WHAT YOU HAVE TO DO:
Report all lines in the records that hold the string "Período".

** INFORMATION SHOWN follows **

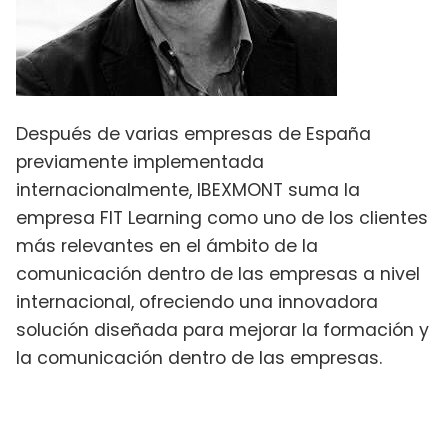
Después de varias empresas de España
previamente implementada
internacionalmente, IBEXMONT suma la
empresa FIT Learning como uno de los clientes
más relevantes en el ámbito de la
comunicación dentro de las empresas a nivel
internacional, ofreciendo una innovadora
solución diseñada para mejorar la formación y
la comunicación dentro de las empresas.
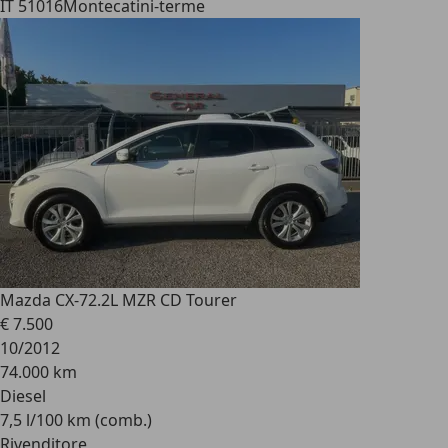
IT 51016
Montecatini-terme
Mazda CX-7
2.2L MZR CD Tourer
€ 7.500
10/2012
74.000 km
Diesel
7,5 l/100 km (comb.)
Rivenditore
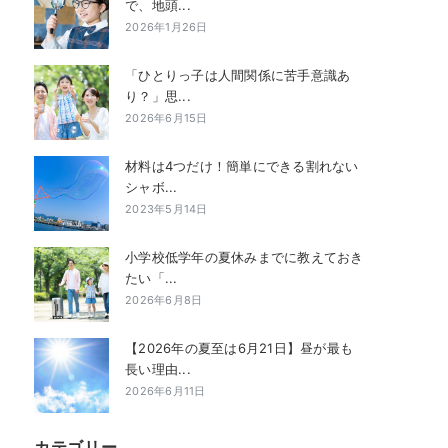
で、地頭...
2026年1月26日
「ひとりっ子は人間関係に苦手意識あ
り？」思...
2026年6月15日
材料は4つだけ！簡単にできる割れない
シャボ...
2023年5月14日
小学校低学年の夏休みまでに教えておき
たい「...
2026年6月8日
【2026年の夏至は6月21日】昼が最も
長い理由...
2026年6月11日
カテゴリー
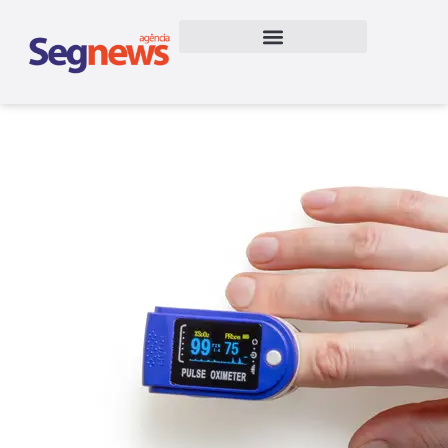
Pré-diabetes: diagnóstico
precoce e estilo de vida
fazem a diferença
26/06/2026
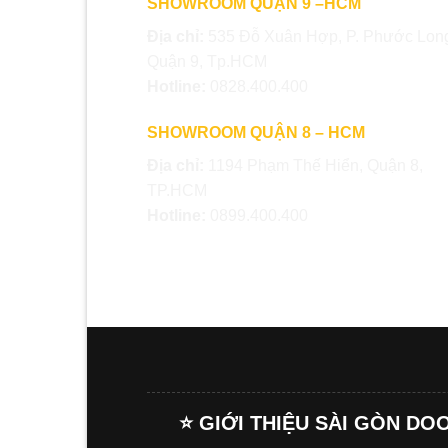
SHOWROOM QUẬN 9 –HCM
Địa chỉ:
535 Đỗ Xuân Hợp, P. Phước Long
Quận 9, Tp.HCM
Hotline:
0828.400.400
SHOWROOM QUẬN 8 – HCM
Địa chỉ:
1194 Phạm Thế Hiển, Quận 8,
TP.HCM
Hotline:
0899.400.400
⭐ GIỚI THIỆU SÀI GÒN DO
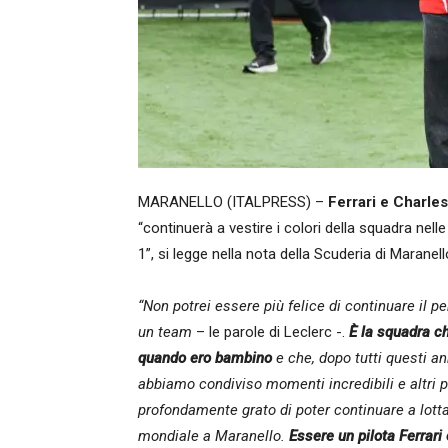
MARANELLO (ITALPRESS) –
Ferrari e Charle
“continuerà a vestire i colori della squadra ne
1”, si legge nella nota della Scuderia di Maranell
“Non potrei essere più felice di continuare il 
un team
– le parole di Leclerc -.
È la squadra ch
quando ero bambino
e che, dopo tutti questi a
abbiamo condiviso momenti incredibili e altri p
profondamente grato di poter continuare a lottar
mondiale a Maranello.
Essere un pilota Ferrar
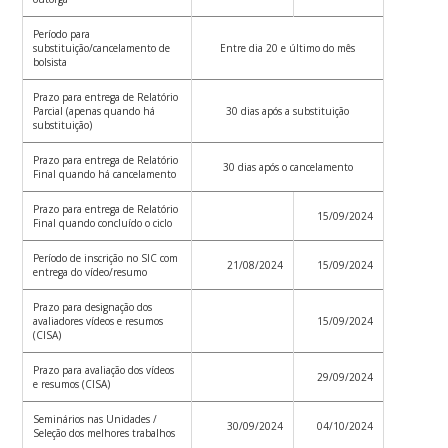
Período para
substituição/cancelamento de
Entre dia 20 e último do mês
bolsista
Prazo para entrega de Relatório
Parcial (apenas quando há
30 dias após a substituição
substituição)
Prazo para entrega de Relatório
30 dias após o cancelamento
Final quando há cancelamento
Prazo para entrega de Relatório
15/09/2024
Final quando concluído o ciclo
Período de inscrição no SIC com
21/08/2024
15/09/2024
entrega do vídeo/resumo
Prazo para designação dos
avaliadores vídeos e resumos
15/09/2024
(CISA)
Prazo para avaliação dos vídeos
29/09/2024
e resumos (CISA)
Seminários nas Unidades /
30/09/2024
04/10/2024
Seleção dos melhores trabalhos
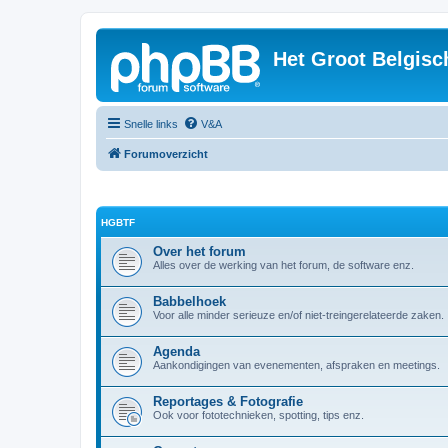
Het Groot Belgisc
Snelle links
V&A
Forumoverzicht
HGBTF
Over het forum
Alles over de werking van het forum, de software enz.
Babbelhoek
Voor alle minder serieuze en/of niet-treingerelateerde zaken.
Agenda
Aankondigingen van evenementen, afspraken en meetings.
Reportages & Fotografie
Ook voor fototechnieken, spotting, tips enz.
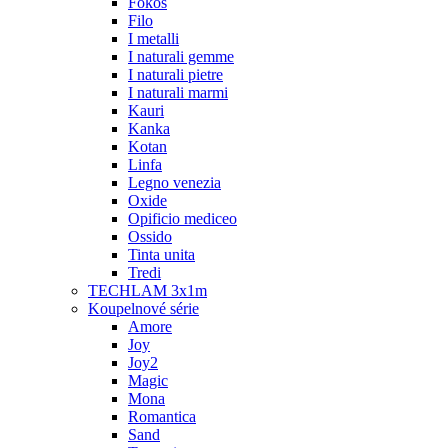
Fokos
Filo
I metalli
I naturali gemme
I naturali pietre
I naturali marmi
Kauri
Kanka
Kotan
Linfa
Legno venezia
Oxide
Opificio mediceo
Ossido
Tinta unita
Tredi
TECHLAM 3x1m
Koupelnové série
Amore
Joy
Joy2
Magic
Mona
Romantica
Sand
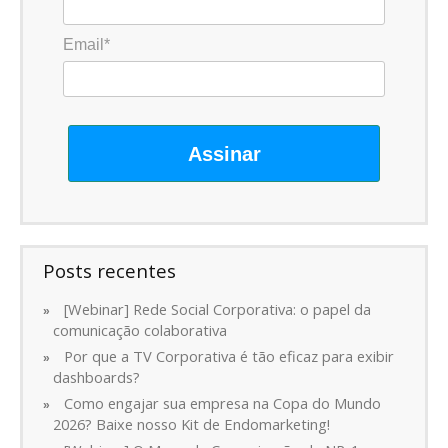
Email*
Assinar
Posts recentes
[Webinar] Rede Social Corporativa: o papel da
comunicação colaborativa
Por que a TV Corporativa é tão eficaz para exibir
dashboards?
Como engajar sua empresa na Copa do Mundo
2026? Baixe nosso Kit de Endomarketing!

** End of INFORMATION SHOWN **
** INFORMATION SHOWN follows **

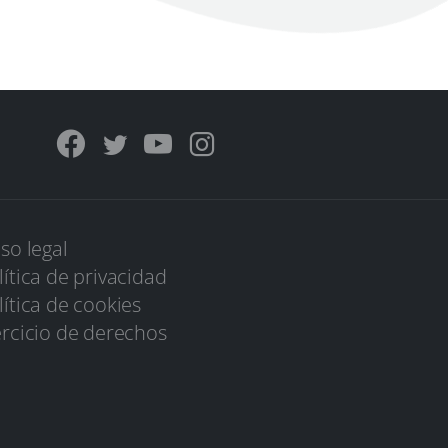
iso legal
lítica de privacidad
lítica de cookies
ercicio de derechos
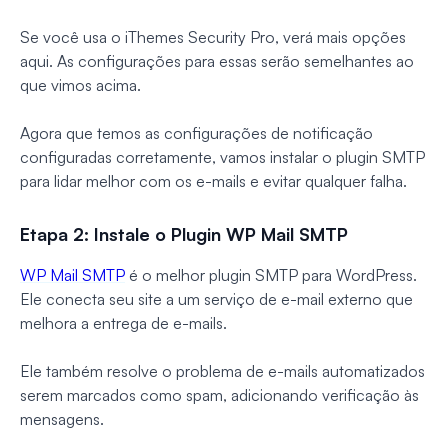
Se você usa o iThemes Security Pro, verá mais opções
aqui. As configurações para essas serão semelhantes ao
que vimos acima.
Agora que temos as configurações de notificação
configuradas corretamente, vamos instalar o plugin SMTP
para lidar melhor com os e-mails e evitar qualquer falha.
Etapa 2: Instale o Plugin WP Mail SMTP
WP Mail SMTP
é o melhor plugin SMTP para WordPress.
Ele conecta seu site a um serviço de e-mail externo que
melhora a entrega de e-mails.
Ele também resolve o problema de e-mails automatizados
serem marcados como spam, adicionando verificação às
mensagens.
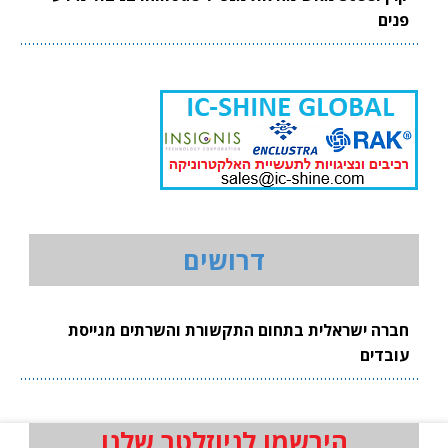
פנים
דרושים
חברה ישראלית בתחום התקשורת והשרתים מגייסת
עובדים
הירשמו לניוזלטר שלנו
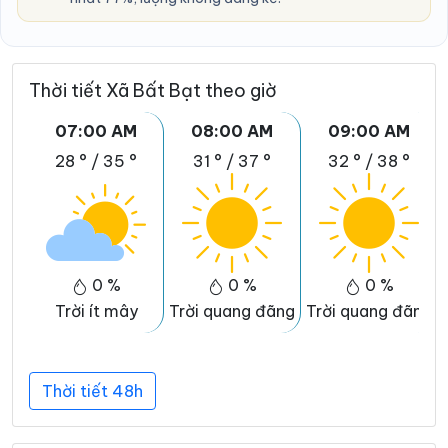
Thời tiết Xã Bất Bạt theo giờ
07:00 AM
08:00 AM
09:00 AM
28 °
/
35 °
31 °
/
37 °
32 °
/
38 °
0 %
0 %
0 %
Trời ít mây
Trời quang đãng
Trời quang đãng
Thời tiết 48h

** End of INFORMATION SHOWN **
** INFORMATION SHOWN follows **

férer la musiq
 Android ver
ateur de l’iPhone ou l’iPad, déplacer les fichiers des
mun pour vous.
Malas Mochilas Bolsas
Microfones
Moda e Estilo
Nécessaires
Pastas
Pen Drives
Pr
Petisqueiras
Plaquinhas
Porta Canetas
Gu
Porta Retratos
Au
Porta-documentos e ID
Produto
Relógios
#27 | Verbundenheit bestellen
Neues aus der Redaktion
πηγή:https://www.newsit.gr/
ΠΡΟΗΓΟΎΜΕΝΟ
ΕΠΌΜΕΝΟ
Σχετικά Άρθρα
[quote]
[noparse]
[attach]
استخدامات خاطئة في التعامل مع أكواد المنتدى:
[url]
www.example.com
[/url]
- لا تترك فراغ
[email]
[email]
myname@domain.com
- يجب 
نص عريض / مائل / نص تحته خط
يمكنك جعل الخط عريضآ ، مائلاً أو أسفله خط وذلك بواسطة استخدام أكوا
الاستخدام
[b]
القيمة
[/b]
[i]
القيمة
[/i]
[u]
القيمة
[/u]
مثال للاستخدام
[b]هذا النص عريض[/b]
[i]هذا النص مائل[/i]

** End of INFORMATION SHOWN **

YOUR SOLUTION:
Período para
Período de inscrição no SIC com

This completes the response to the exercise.